==== Dataset records
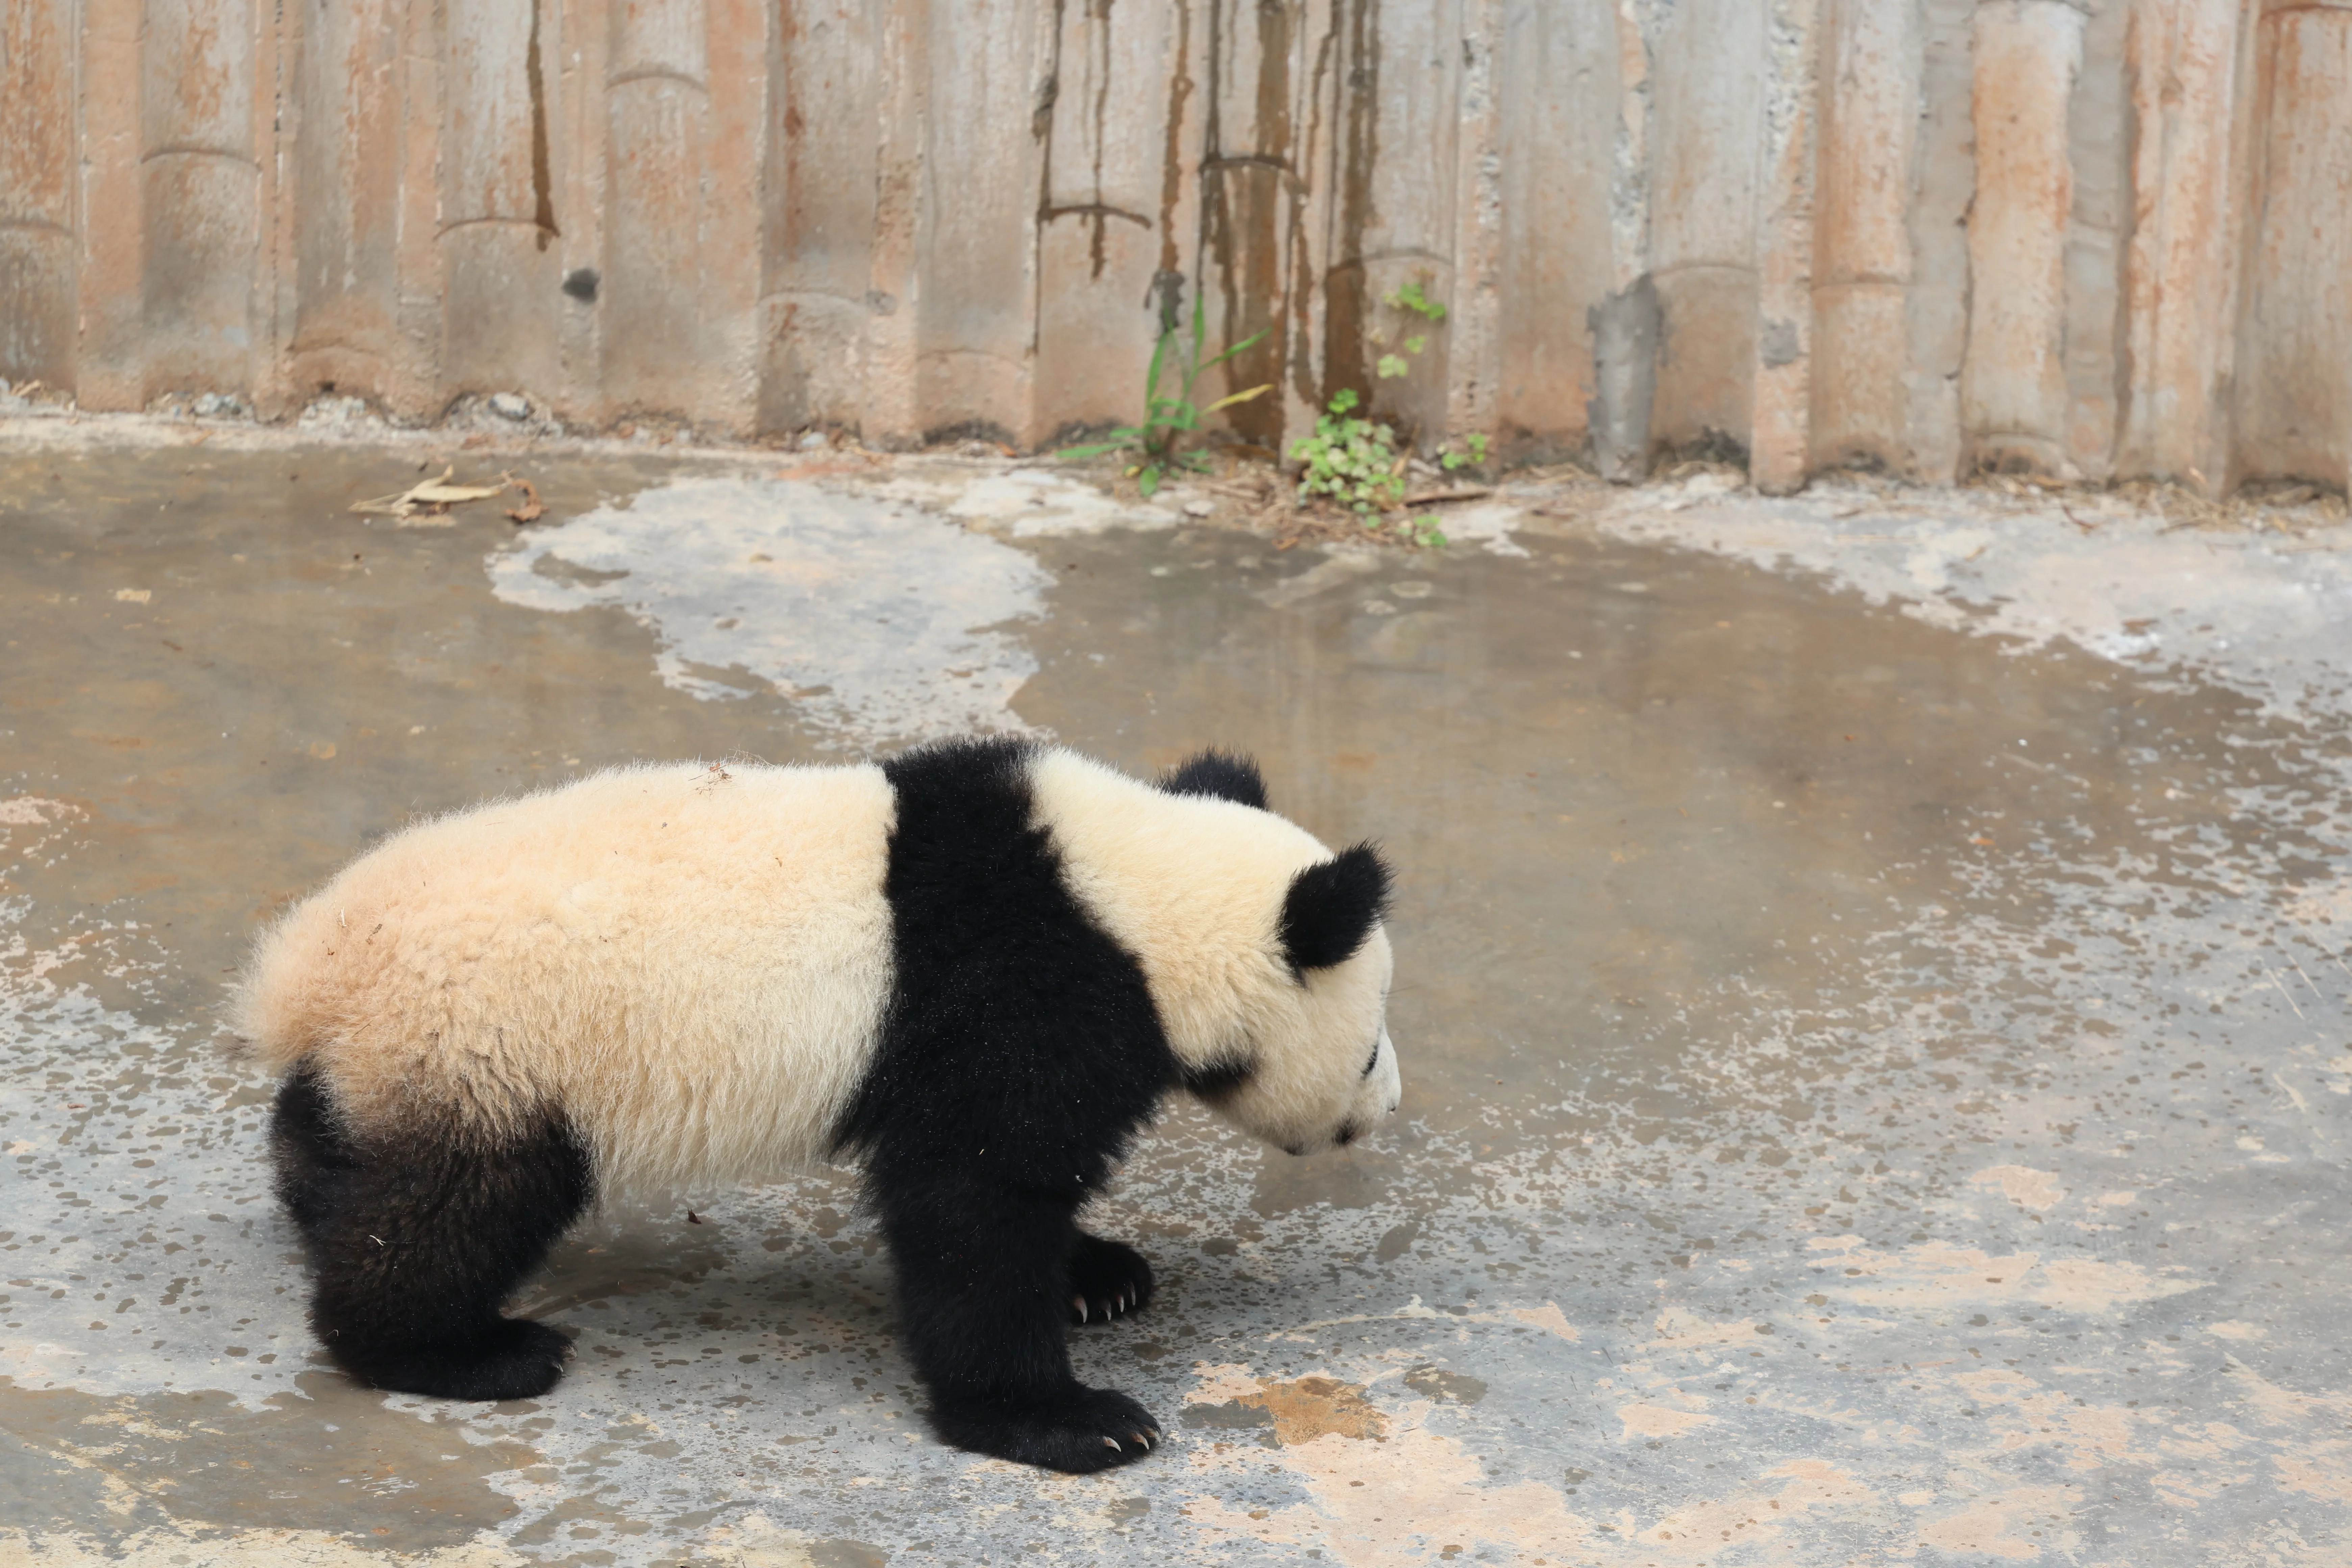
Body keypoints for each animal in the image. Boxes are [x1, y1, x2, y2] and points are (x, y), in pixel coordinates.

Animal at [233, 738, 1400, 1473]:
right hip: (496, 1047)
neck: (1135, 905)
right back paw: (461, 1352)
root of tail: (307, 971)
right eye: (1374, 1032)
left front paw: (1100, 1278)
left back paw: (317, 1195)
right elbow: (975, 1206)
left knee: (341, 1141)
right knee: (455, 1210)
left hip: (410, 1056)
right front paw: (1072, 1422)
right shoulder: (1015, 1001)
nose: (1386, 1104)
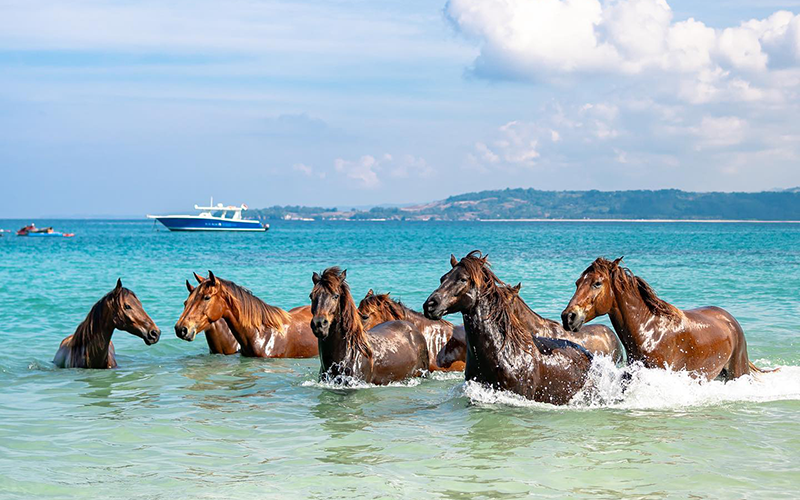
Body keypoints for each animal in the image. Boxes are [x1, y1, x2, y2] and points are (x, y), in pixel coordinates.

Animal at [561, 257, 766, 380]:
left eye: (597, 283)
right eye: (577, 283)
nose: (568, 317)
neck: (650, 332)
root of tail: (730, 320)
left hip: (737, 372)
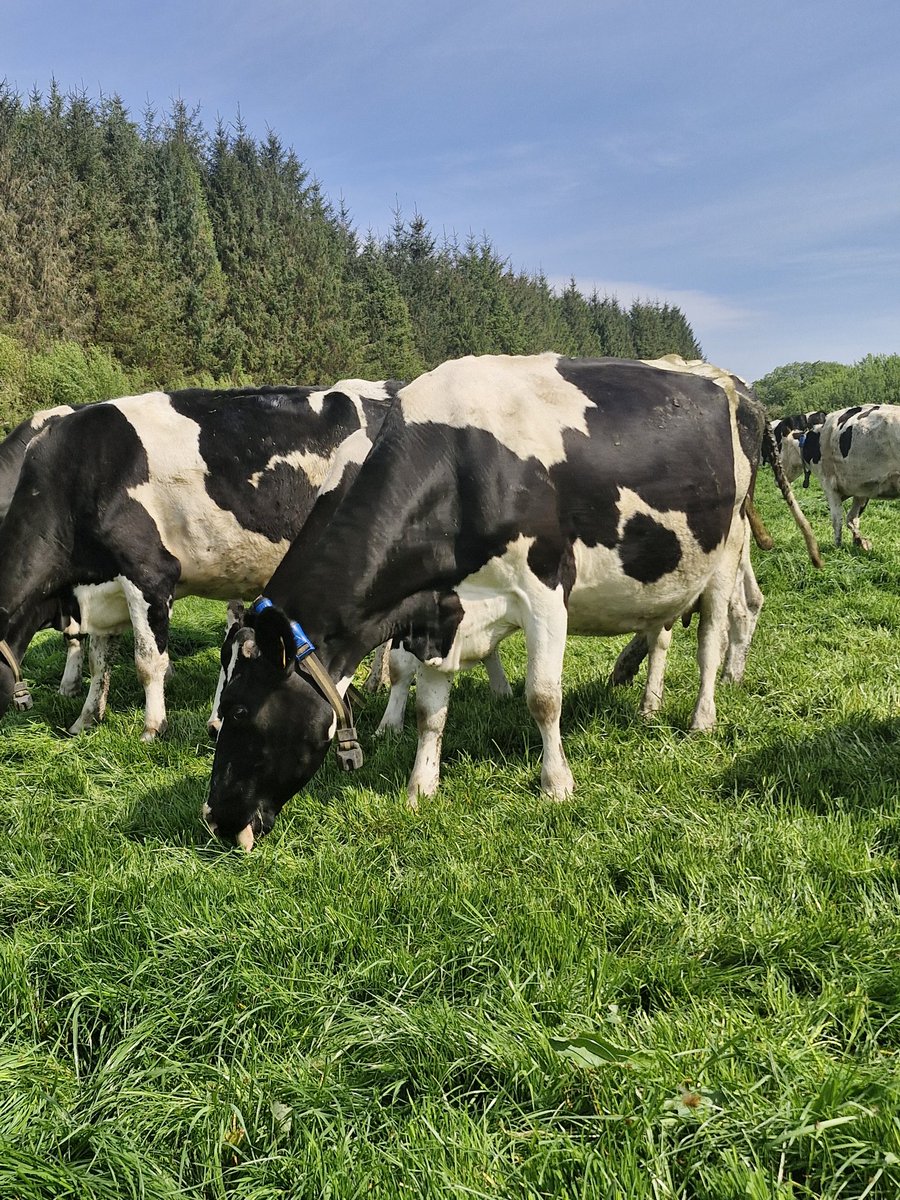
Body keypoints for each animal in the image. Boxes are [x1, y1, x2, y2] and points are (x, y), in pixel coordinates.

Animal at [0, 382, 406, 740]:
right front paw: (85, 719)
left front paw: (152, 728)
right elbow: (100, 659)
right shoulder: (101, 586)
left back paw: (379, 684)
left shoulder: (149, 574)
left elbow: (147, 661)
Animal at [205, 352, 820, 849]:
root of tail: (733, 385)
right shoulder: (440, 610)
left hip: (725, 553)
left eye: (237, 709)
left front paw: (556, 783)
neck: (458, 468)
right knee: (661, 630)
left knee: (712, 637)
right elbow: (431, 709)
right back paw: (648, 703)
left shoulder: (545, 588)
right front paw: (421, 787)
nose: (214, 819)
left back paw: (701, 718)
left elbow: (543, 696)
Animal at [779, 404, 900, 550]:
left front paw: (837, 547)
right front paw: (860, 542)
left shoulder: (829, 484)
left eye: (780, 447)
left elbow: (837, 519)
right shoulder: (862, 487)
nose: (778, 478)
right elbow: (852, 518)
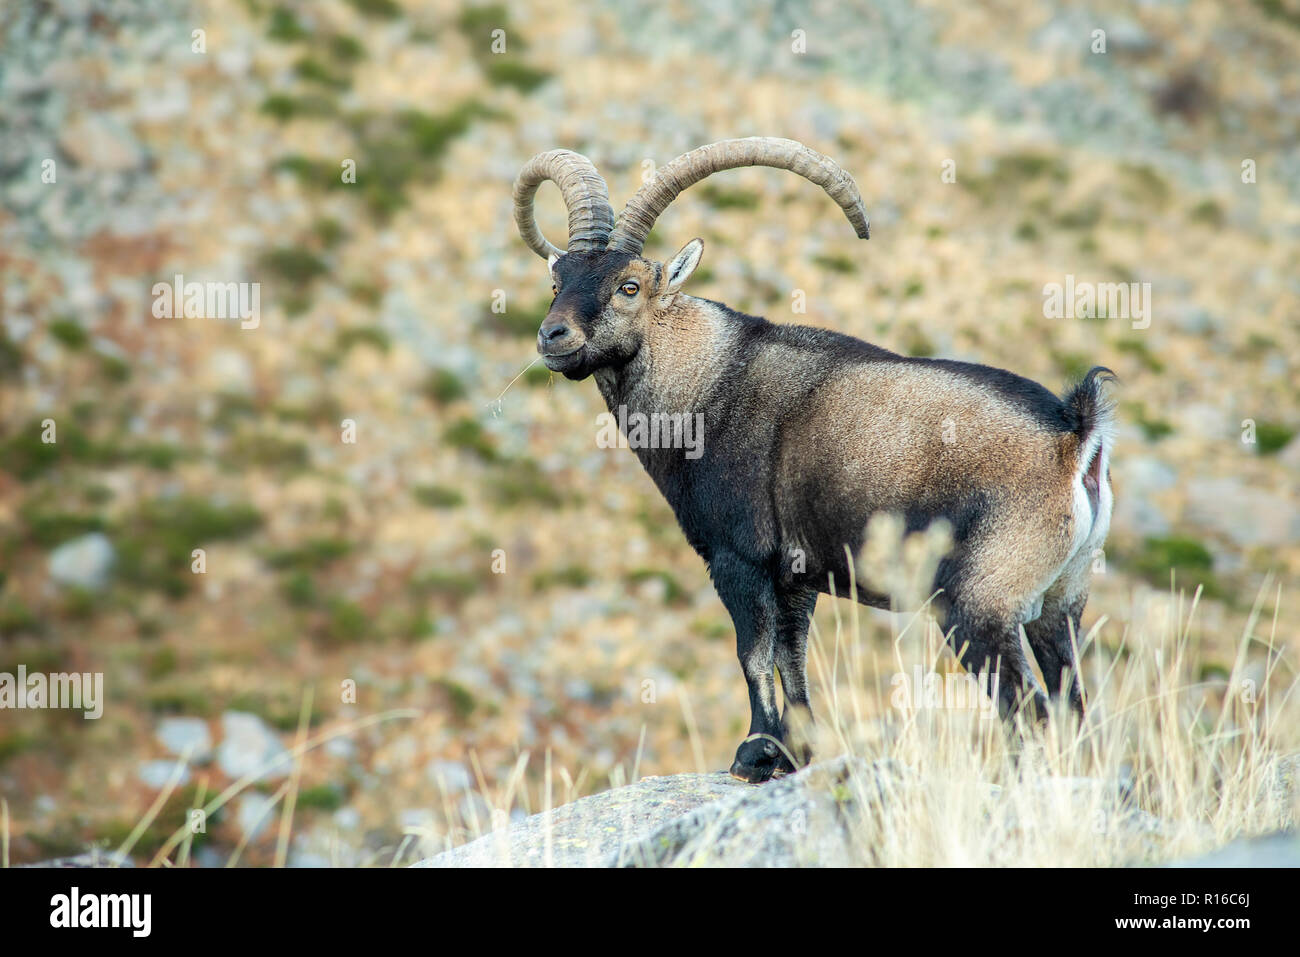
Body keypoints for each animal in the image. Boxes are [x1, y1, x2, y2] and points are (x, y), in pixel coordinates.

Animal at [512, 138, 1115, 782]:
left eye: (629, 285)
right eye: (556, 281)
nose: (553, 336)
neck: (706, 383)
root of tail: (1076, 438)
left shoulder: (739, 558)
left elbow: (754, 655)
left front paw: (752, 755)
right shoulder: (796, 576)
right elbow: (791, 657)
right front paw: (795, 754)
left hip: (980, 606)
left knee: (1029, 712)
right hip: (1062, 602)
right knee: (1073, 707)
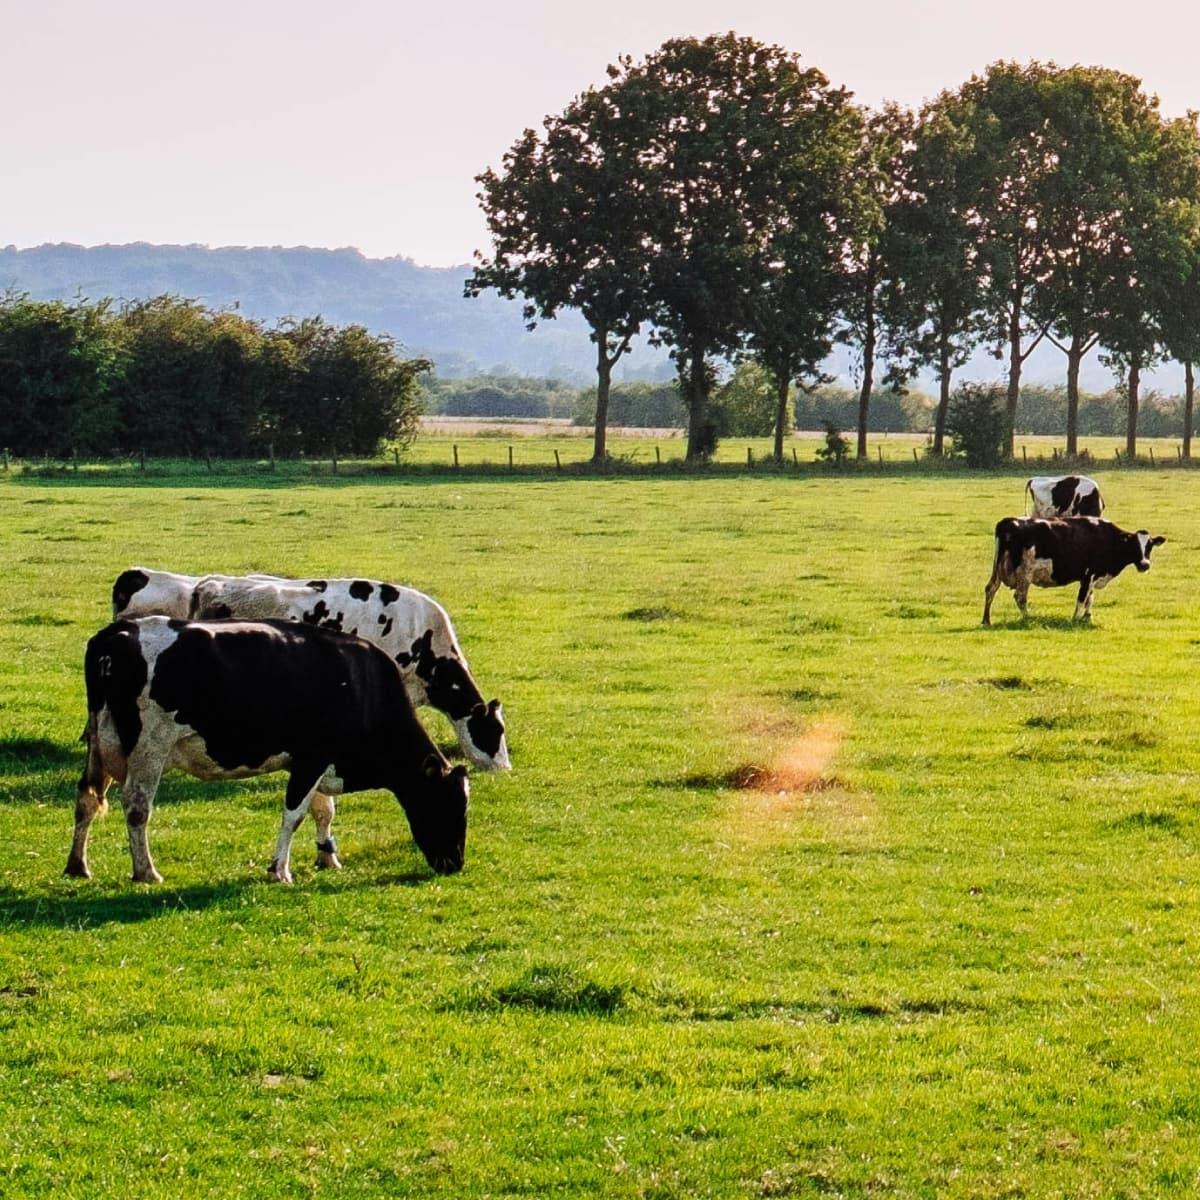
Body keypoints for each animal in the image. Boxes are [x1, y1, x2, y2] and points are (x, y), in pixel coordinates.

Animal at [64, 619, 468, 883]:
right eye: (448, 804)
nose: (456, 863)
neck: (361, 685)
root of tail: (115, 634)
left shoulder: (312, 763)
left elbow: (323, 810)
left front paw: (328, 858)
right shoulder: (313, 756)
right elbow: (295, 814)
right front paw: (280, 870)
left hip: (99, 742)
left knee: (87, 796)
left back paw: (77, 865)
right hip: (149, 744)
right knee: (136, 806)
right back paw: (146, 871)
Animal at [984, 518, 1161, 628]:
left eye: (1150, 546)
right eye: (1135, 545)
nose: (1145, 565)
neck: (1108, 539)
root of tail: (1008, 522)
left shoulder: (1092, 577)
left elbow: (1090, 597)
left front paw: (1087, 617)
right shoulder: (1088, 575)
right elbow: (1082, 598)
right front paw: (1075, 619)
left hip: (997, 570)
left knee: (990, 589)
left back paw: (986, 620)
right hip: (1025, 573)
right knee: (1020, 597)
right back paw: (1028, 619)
========
**Task requirements**
Copy exactly the lines running from the beginning of the listing through the line that has "left back paw: (317, 1195)". Drop the pictures.

**Exercise solution**
Body keypoints for each animal in the image. Boxes are [x1, y1, x2, y2] and points are (x, y), in pixel coordinates.

Animal at [233, 738, 1400, 1473]:
right hip: (496, 1047)
neck: (1135, 905)
right back paw: (461, 1352)
root of tail: (307, 971)
right eye: (1374, 1032)
left front paw: (1100, 1278)
left back paw: (317, 1195)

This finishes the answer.